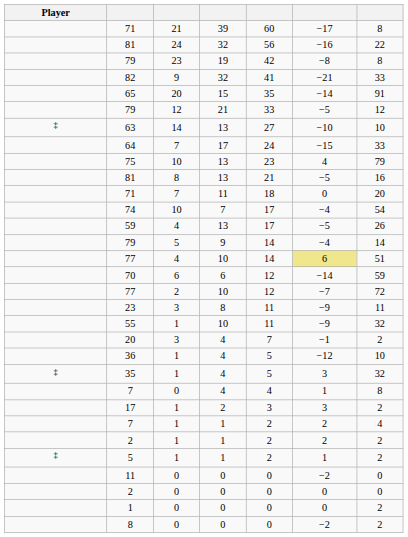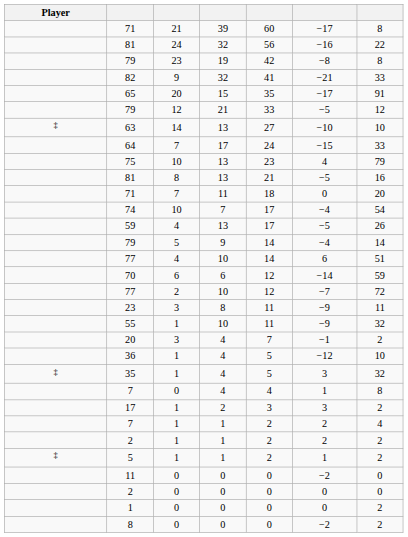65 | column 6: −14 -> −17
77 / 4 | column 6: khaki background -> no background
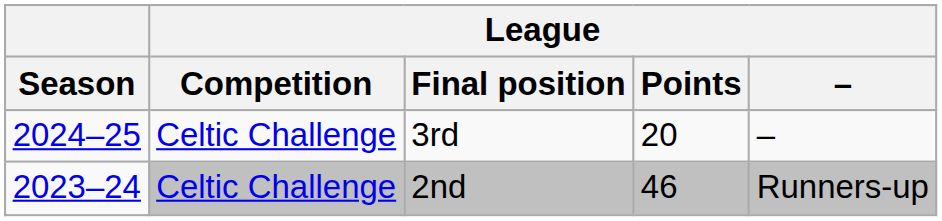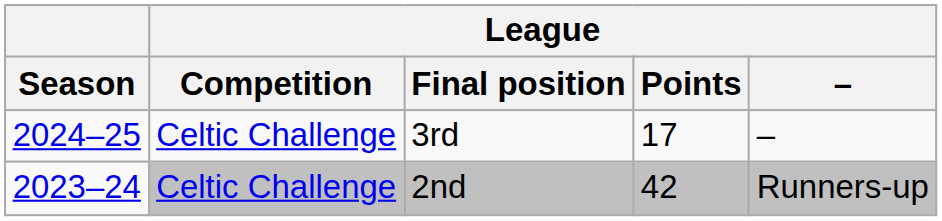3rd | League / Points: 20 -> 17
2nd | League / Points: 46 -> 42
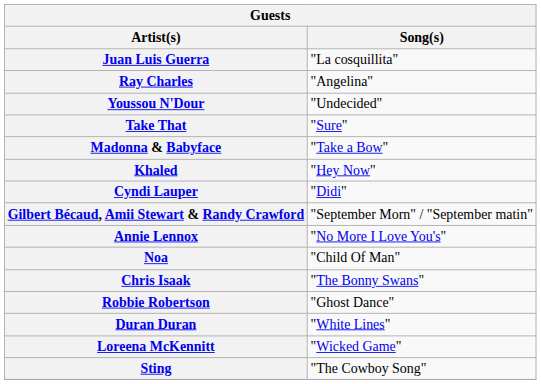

_ _ _ _

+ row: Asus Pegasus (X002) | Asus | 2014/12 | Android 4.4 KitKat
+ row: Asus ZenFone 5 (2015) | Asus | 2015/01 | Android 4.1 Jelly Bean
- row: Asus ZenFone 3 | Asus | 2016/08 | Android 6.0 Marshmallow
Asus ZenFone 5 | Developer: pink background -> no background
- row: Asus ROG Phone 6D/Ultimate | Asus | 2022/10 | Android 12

_ _ _ _

● WHAT YOU ARE ASKED TO DO
Revise the listing from the line with "65 | column 6: −14 -> −17" up to and including the line with "2nd | League / Points: 46 -> 42" so that "column 6" becomes "column 7" and nothing else changes. Give only those lines, without the pictures.

● EXERCISE RESPONSE
65 | column 7: −14 -> −17
77 / 4 | column 7: khaki background -> no background
3rd | League / Points: 20 -> 17
2nd | League / Points: 46 -> 42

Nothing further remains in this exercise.